The fact that Jem and Scout originate from a one-parent family does not appear to affect the children greatly as Atticus plays a wise and caring father who aims to bring up his children in the best possible way he can. However, Calpurnia does adopt the role of mother and also raises the children and offers them guidance.

During the first chapter the two siblings encounter Dill, the “pocket Merlin” bursting with wild and fanciful ideas that conceal his own troubled family life. Although a puny specimen of a boy he is “little but old” as the pressure of his turbulent family life causes him to create such a vivid imagination for himself that substitutes his loneliness.

Told through Scout’s perspective and a child’s innocent wide-open gaze the story unfolds into a rather quaint portrayal of what it really means to grow up – soaring imaginations, carefree days and exciting childlike adventures. Jem and Scout’s misadventures suggest an idyllic childhood tarnished only by the rules of their beloved servant, Calpurnia; the standards imposed on them by their prim Aunt Alexandra; and the particularities of their neighbours, Miss Maudie Atkinson and Mrs. Dubose.
======
* **EXERCISE DETAILS**
Quote the stretch from "During the first" through "substitutes his loneliness." in the passage on Jem and Scout's upbringing. Rely solely on the passage on Jem and Scout's upbringing.
======
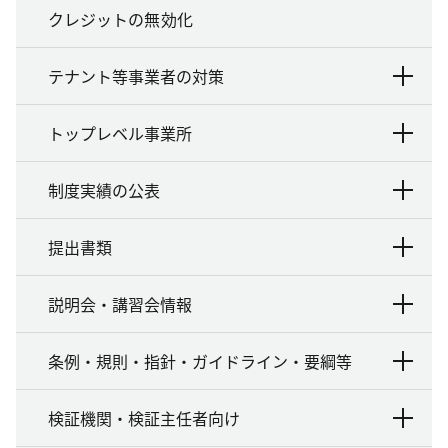
クレジットの無効化
テナント等事業者の対策
トップレベル事業所
制度実績の公表
提出書類
説明会・講習会情報
条例・規則・指針・ガイドライン・要綱等
検証機関・検証主任者向け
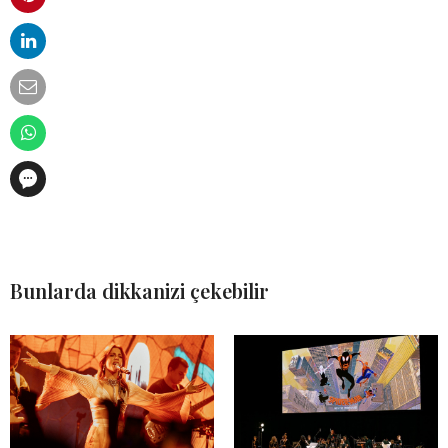
Bunlarda dikkanizi çekebilir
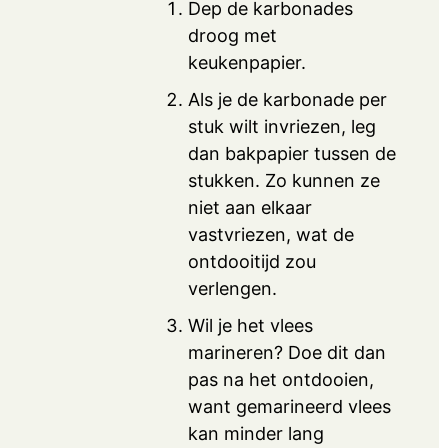
Dep de karbonades
droog met
keukenpapier.
Als je de karbonade per
stuk wilt invriezen, leg
dan bakpapier tussen de
stukken. Zo kunnen ze
niet aan elkaar
vastvriezen, wat de
ontdooitijd zou
verlengen.
Wil je het vlees
marineren? Doe dit dan
pas na het ontdooien,
want gemarineerd vlees
kan minder lang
======
* **YOUR SOLUTION**
During the first chapter the two siblings encounter Dill, the “pocket Merlin” bursting with wild and fanciful ideas that conceal his own troubled family life. Although a puny specimen of a boy he is “little but old” as the pressure of his turbulent family life causes him to create such a vivid imagination for himself that substitutes his loneliness.